┏━━
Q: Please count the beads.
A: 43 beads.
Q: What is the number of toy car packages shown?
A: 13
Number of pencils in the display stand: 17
┗━━
┏━━
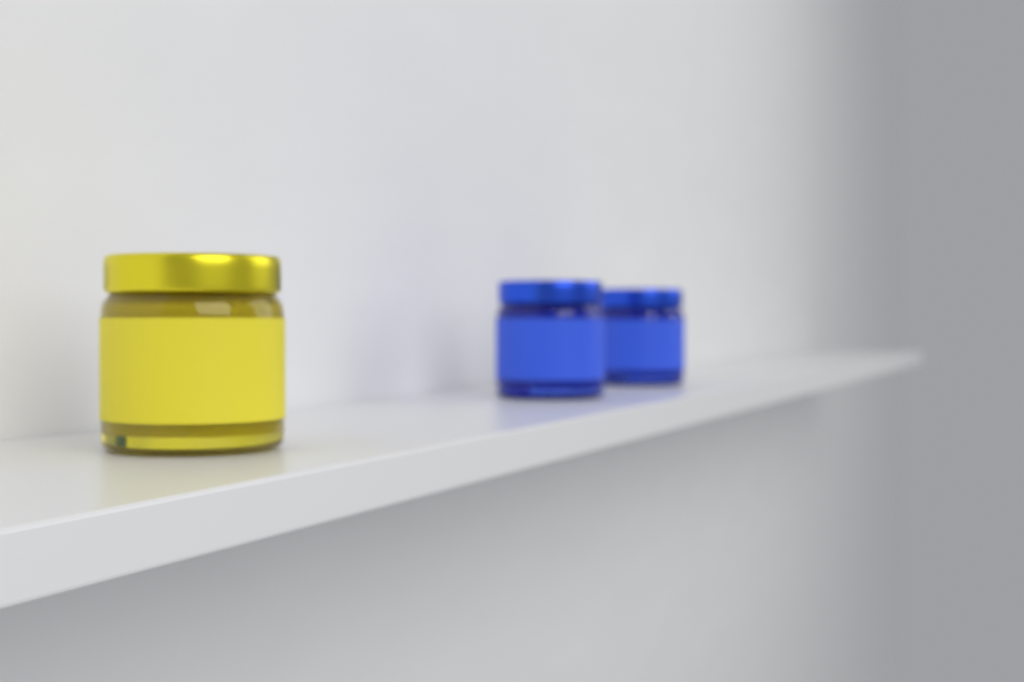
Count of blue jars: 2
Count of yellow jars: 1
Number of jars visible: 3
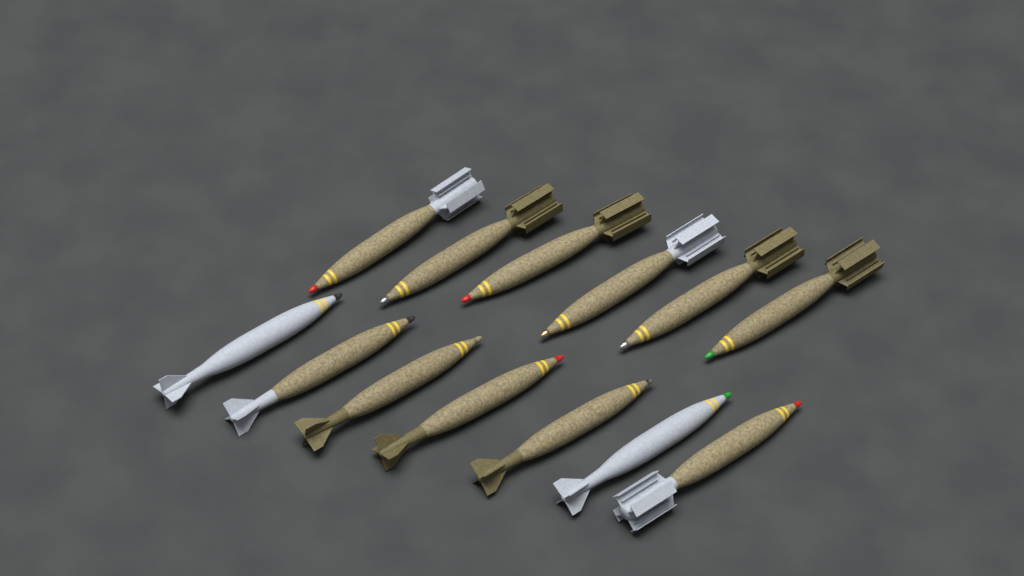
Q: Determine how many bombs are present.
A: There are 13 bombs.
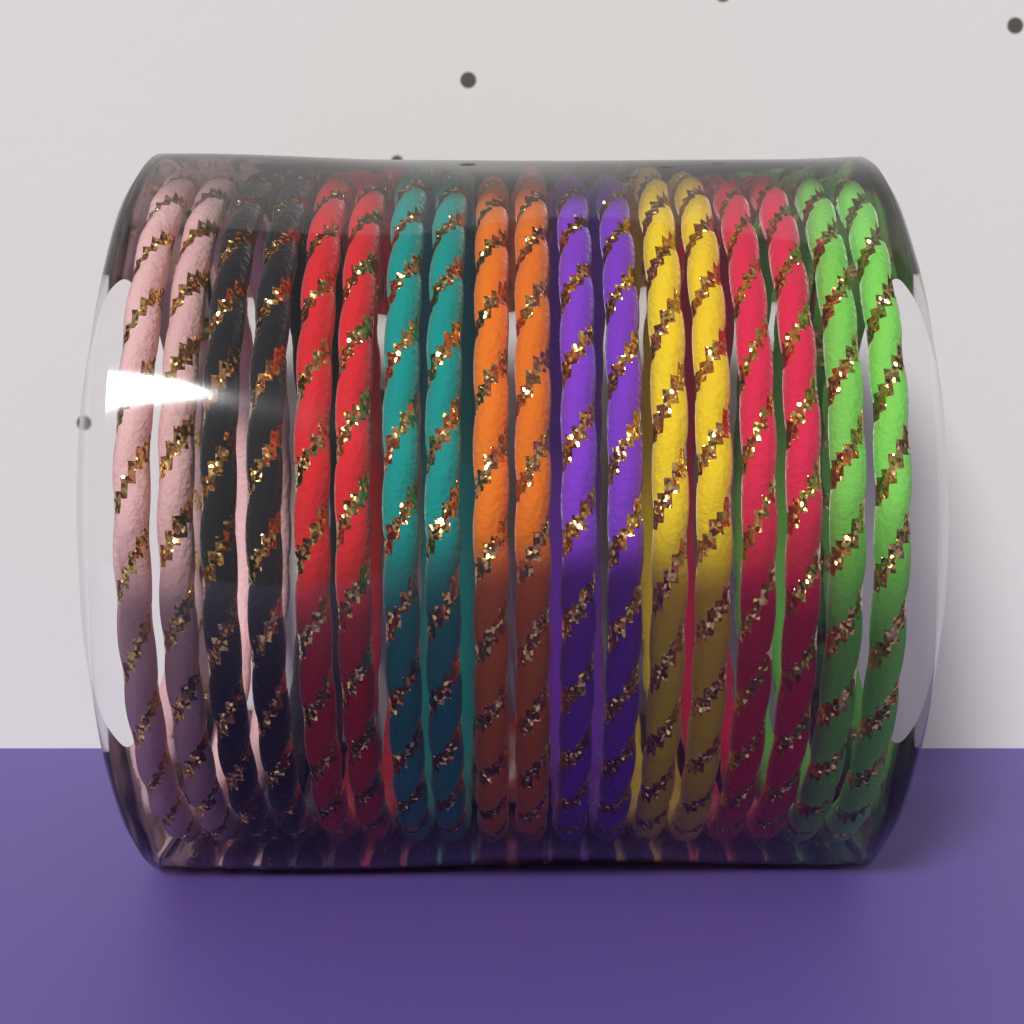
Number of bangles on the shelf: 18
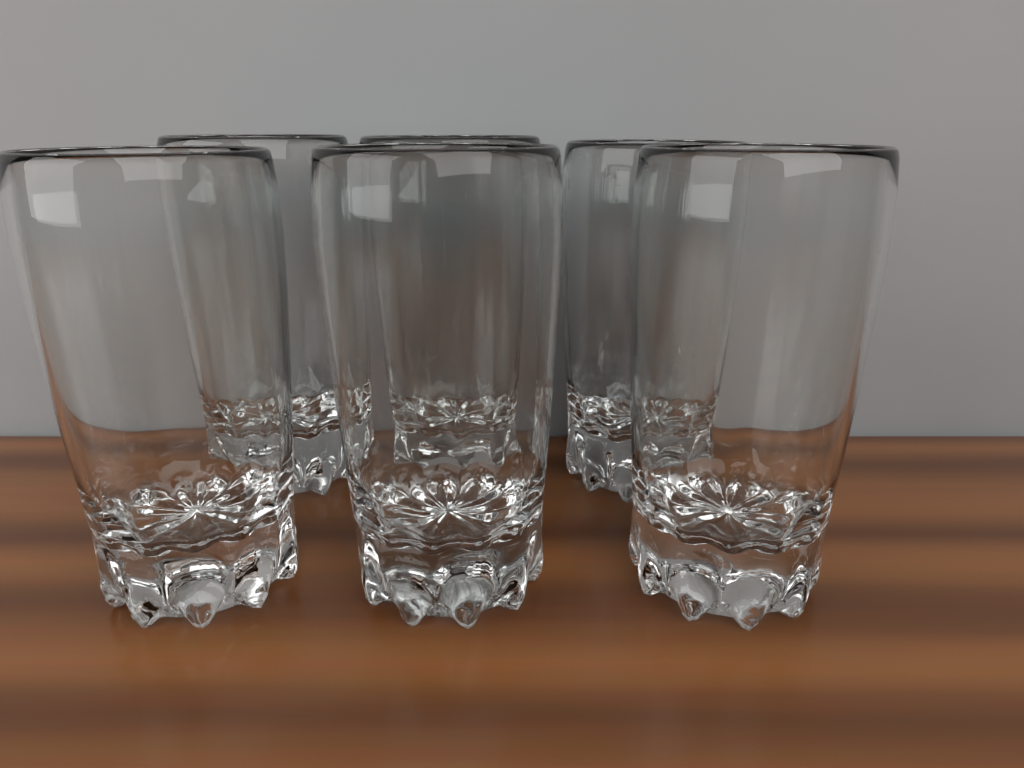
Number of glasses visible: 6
┗━━
Rewrite the entries above as a JSON list of strings, one string per line, from the line with "Number of jars visible: 3" up to and including the line with "Number of glasses visible: 6". Leave out blank lines and the picture lines.

[
  "Number of jars visible: 3",
  "Q: Determine how many bombs are present.",
  "A: There are 13 bombs.",
  "Number of bangles on the shelf: 18",
  "Number of glasses visible: 6"
]